→ Problem
Could you transcribe every record below exactly as it stands?

→ Saved entries

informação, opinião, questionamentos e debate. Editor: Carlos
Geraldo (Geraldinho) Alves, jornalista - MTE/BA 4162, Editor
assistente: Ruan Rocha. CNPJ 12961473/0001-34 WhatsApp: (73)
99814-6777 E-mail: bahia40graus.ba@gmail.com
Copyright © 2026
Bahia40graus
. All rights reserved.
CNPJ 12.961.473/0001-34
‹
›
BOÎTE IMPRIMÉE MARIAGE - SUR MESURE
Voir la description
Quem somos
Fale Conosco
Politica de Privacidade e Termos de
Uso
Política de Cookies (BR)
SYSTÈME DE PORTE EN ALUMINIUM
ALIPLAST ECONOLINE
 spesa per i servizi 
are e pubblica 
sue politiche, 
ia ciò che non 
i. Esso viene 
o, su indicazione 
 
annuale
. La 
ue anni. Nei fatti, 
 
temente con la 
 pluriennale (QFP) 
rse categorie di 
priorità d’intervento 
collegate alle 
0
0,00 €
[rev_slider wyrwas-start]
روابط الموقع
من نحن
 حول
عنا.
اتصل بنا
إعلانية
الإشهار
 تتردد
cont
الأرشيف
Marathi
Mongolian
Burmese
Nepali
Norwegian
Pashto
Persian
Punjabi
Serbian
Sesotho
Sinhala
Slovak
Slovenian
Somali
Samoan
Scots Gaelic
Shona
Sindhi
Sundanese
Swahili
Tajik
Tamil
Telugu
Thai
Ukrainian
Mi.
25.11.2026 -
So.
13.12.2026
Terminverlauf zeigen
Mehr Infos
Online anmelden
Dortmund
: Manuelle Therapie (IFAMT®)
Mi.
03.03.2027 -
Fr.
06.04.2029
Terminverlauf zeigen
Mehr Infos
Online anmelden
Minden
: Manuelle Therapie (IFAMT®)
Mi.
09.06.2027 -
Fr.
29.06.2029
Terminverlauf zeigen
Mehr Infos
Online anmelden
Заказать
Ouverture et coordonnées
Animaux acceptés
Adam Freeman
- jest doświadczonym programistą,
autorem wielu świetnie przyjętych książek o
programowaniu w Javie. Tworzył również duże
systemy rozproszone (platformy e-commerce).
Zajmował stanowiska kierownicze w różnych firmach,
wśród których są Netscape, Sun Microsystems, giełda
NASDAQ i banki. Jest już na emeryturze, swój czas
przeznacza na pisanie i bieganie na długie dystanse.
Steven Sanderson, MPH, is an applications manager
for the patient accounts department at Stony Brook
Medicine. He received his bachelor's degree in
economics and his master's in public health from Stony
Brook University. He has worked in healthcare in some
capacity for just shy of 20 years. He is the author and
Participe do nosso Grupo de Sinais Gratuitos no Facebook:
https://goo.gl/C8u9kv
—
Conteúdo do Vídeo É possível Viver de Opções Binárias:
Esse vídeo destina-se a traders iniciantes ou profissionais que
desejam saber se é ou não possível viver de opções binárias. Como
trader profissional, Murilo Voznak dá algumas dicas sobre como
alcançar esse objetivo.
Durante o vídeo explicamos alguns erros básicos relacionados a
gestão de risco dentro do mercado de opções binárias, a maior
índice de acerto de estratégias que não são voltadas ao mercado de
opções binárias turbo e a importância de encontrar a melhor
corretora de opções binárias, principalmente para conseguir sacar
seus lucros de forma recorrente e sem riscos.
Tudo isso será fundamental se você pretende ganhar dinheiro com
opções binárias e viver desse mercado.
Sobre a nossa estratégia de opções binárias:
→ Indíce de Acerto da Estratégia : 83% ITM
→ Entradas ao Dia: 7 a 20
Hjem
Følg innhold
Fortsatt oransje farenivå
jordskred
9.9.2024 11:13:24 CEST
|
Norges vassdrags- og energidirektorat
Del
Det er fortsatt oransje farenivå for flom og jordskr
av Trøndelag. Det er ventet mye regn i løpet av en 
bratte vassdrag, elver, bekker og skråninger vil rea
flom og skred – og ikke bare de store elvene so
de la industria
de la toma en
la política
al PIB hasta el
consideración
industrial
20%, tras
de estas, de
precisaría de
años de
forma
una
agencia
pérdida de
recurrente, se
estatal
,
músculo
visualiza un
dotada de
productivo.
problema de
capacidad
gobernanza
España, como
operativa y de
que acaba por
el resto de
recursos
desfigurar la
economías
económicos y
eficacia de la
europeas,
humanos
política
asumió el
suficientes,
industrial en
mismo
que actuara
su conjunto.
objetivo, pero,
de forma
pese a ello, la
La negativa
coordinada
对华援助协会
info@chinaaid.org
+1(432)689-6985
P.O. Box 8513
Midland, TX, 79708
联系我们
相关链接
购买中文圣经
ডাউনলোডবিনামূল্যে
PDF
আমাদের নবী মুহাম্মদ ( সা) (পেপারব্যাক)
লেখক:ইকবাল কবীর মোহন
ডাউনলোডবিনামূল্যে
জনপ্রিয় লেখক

→ Your response
informação, opinião, questionamentos e debate. Editor: Carlos
Geraldo (Geraldinho) Alves, jornalista - MTE/BA 4162, Editor
assistente: Ruan Rocha. CNPJ 12961473/0001-34 WhatsApp: (73)
99814-6777 E-mail: bahia40graus.ba@gmail.com
Copyright © 2026
Bahia40graus
. All rights reserved.
CNPJ 12.961.473/0001-34
‹
›
BOÎTE IMPRIMÉE MARIAGE - SUR MESURE
Voir la description
Quem somos
Fale Conosco
Politica de Privacidade e Termos de
Uso
Política de Cookies (BR)
SYSTÈME DE PORTE EN ALUMINIUM
ALIPLAST ECONOLINE
 spesa per i servizi 
are e pubblica 
sue politiche, 
ia ciò che non 
i. Esso viene 
o, su indicazione 
 
annuale
. La 
ue anni. Nei fatti, 
 
temente con la 
 pluriennale (QFP) 
rse categorie di 
priorità d’intervento 
collegate alle 
0
0,00 €
[rev_slider wyrwas-start]
روابط الموقع
من نحن
 حول
عنا.
اتصل بنا
إعلانية
الإشهار
 تتردد
cont
الأرشيف
Marathi
Mongolian
Burmese
Nepali
Norwegian
Pashto
Persian
Punjabi
Serbian
Sesotho
Sinhala
Slovak
Slovenian
Somali
Samoan
Scots Gaelic
Shona
Sindhi
Sundanese
Swahili
Tajik
Tamil
Telugu
Thai
Ukrainian
Mi.
25.11.2026 -
So.
13.12.2026
Terminverlauf zeigen
Mehr Infos
Online anmelden
Dortmund
: Manuelle Therapie (IFAMT®)
Mi.
03.03.2027 -
Fr.
06.04.2029
Terminverlauf zeigen
Mehr Infos
Online anmelden
Minden
: Manuelle Therapie (IFAMT®)
Mi.
09.06.2027 -
Fr.
29.06.2029
Terminverlauf zeigen
Mehr Infos
Online anmelden
Заказать
Ouverture et coordonnées
Animaux acceptés
Adam Freeman
- jest doświadczonym programistą,
autorem wielu świetnie przyjętych książek o
programowaniu w Javie. Tworzył również duże
systemy rozproszone (platformy e-commerce).
Zajmował stanowiska kierownicze w różnych firmach,
wśród których są Netscape, Sun Microsystems, giełda
NASDAQ i banki. Jest już na emeryturze, swój czas
przeznacza na pisanie i bieganie na długie dystanse.
Steven Sanderson, MPH, is an applications manager
for the patient accounts department at Stony Brook
Medicine. He received his bachelor's degree in
economics and his master's in public health from Stony
Brook University. He has worked in healthcare in some
capacity for just shy of 20 years. He is the author and
Participe do nosso Grupo de Sinais Gratuitos no Facebook:
https://goo.gl/C8u9kv
—
Conteúdo do Vídeo É possível Viver de Opções Binárias:
Esse vídeo destina-se a traders iniciantes ou profissionais que
desejam saber se é ou não possível viver de opções binárias. Como
trader profissional, Murilo Voznak dá algumas dicas sobre como
alcançar esse objetivo.
Durante o vídeo explicamos alguns erros básicos relacionados a
gestão de risco dentro do mercado de opções binárias, a maior
índice de acerto de estratégias que não são voltadas ao mercado de
opções binárias turbo e a importância de encontrar a melhor
corretora de opções binárias, principalmente para conseguir sacar
seus lucros de forma recorrente e sem riscos.
Tudo isso será fundamental se você pretende ganhar dinheiro com
opções binárias e viver desse mercado.
Sobre a nossa estratégia de opções binárias:
→ Indíce de Acerto da Estratégia : 83% ITM
→ Entradas ao Dia: 7 a 20
Hjem
Følg innhold
Fortsatt oransje farenivå
jordskred
9.9.2024 11:13:24 CEST
|
Norges vassdrags- og energidirektorat
Del
Det er fortsatt oransje farenivå for flom og jordskr
av Trøndelag. Det er ventet mye regn i løpet av en 
bratte vassdrag, elver, bekker og skråninger vil rea
flom og skred – og ikke bare de store elvene so
de la industria
de la toma en
la política
al PIB hasta el
consideración
industrial
20%, tras
de estas, de
precisaría de
años de
forma
una
agencia
pérdida de
recurrente, se
estatal
,
músculo
visualiza un
dotada de
productivo.
problema de
capacidad
gobernanza
España, como
operativa y de
que acaba por
el resto de
recursos
desfigurar la
economías
económicos y
eficacia de la
europeas,
humanos
política
asumió el
suficientes,
industrial en
mismo
que actuara
su conjunto.
objetivo, pero,
de forma
pese a ello, la
La negativa
coordinada
对华援助协会
info@chinaaid.org
+1(432)689-6985
P.O. Box 8513
Midland, TX, 79708
联系我们
相关链接
购买中文圣经
ডাউনলোডবিনামূল্যে
PDF
আমাদের নবী মুহাম্মদ ( সা) (পেপারব্যাক)
লেখক:ইকবাল কবীর মোহন
ডাউনলোডবিনামূল্যে
জনপ্রিয় লেখক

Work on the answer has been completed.